Une distinction qui dépasse un destin individuel
À mesure que les discours prennent fin, une salve d’applaudissements envahit la salle. Les invités se lèvent, échangent des sourires, des accolades et quelques mots chargés d’émotion. Les photographes immortalisent l’instant tandis que chacun mesure la portée de ce moment singulier.
Car, aux yeux de nombreux participants, cette décoration ne célèbre pas uniquement le parcours exceptionnel de Darline Cothière. Elle met aussi en lumière l’apport précieux des femmes issues des diasporas à la vie intellectuelle, culturelle et citoyenne française. Elle rend hommage à celles et ceux qui, souvent dans l’ombre, œuvrent pour la défense de la liberté d’expression, l’accueil des personnes exilées et la promotion du dialogue entre les cultures.
Dans les salons de l’Hôtel de Ville de Paris, les échanges se poursuivent autour du cocktail qui clôture la cérémonie. Les conversations évoquent autant les souvenirs d’un parcours remarquable que les défis à venir. L’atmosphère est chaleureuse, empreinte d’une admiration sincère pour une femme qui a su transformer les épreuves de l’exil en une force au service des autres.
« Cette décoration est pleinement méritée. Darline Cothière incarne un leadership fondé sur l’humilité, l’écoute et le sens du service. Son parcours, de l’exil à la reconnaissance de la République française, est profondément inspirant. À travers elle, ce sont aussi les valeurs de liberté, de dignité humaine et de solidarité qui sont honorées aujourd’hui », confie Léonce Houngbadji, journaliste, écrivain et président de la Semaine l’Afrique des Solutions (SAS).

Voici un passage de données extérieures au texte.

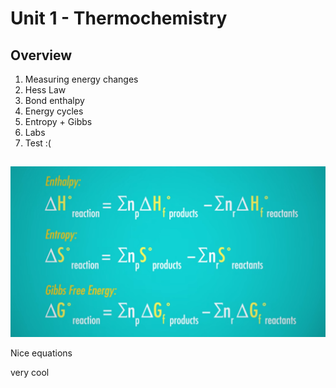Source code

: # Unit 1 - Thermochemistry

## Overview

1. Measuring energy changes
2. Hess Law
3. Bond enthalpy
4. Energy cycles
5. Entropy + Gibbs
6. Labs
7. Test :(

##

![Nice Diagram from Crash Course Chemistry](../images/1ofig1.png)

Nice equations

very cool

Même émotion chez les invités présents. « L’histoire de Darline nous rappelle combien l’éducation, la culture et l’engagement citoyen peuvent transformer des vies. Elle représente une source d’inspiration pour de nombreuses femmes et pour toutes celles et ceux qui continuent de croire à la force de l’action collective », souligne Carole da Silva, fondatrice de Femme & Pouvoir TV.
Pour Erick Monjour, président du Salon du livre africain de Paris, cette distinction récompense avant tout une cohérence rare entre les convictions et les actes. « Ce qui m’impressionne le plus chez Darline Cothière, c’est la fidélité à ses engagements. Depuis des années, elle accompagne avec discrétion et efficacité des journalistes contraints de quitter leur pays. Cette reconnaissance vient saluer une vie consacrée à la défense des autres et à la préservation des libertés fondamentales. »
Lorsque les invités quittent progressivement les lieux, beaucoup emportent avec eux le souvenir d’une femme à la fois discrète et déterminée, dont le parcours témoigne de la puissance de l’éducation, de la culture et de la solidarité humaine.
Plus qu’une cérémonie protocolaire, cette matinée parisienne aura célébré une trajectoire de vie exemplaire. Elle aura surtout rappelé qu’au-delà des distinctions et des honneurs, ce sont souvent le courage, la persévérance et l’engagement au service du bien commun qui laissent les empreintes les plus durables.
Dans un monde marqué par les crises, les déplacements forcés et les atteintes aux libertés fondamentales, le parcours de Darline Cothière résonne comme un message d’espoir. Sa nomination au grade de Chevalier de l’Ordre des Arts et des Lettres distingue une femme d’exception, mais aussi une conviction profondément humaniste : celle que les mots, la culture, la transmission et l’engagement peuvent rapprocher les peuples et bâtir des ponts là où d’autres choisissent d’ériger des frontières.